Activity: Using the entries below, write out the line with "vfov_deg: 53.1", the line with "exposure_s: 1/320", and every line in between, exactly as each is written.

(Given entries)

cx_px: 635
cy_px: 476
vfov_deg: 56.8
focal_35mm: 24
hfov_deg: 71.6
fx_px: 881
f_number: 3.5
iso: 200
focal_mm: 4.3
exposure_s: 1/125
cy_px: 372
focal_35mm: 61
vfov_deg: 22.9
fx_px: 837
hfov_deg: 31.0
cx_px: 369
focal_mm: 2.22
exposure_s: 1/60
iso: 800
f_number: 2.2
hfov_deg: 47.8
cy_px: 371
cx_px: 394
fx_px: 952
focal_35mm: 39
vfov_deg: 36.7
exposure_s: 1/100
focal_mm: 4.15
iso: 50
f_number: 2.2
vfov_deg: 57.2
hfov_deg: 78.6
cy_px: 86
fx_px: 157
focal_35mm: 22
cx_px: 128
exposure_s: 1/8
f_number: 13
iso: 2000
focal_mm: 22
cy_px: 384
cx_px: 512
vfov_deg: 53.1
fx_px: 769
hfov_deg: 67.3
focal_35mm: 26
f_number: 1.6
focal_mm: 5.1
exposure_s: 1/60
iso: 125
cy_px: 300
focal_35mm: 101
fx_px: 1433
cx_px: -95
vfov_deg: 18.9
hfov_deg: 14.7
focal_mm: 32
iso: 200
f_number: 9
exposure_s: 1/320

(End Given entries)
(Given entries)

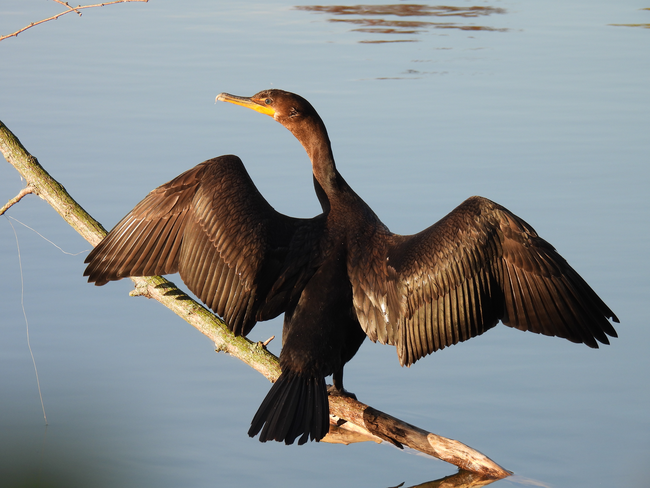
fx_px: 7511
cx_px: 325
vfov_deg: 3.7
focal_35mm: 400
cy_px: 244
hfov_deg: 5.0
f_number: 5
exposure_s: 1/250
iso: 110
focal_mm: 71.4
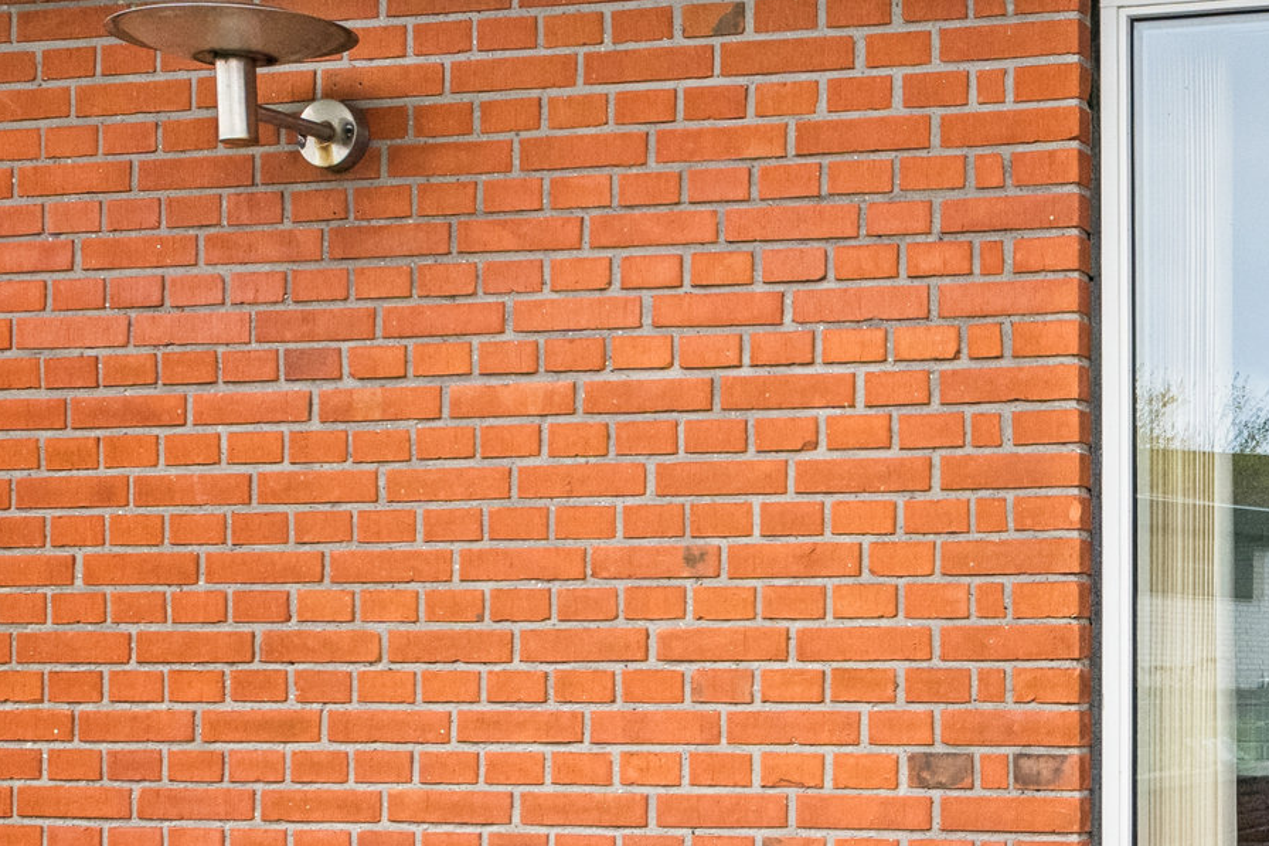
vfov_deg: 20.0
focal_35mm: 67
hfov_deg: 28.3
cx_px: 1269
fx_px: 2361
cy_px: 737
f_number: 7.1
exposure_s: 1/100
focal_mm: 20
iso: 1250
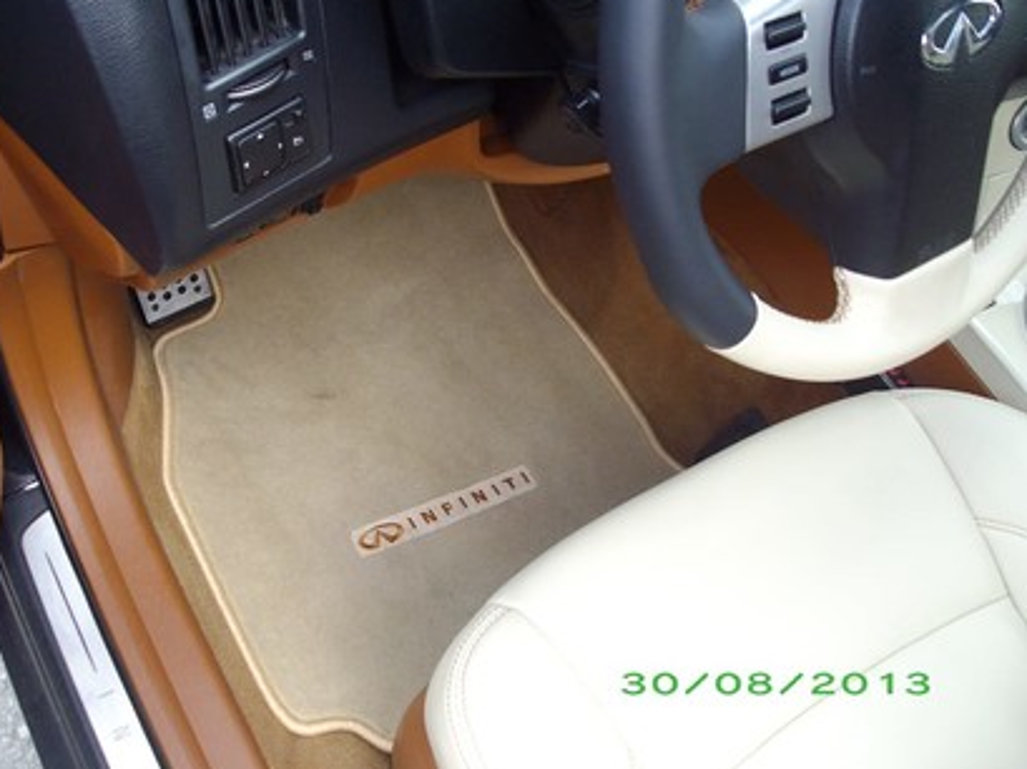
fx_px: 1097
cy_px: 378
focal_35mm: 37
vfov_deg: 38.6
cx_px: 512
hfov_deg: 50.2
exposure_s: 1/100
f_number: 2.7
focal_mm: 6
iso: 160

(End Given entries)

Result of this task:
vfov_deg: 53.1
fx_px: 769
hfov_deg: 67.3
focal_35mm: 26
f_number: 1.6
focal_mm: 5.1
exposure_s: 1/60
iso: 125
cy_px: 300
focal_35mm: 101
fx_px: 1433
cx_px: -95
vfov_deg: 18.9
hfov_deg: 14.7
focal_mm: 32
iso: 200
f_number: 9
exposure_s: 1/320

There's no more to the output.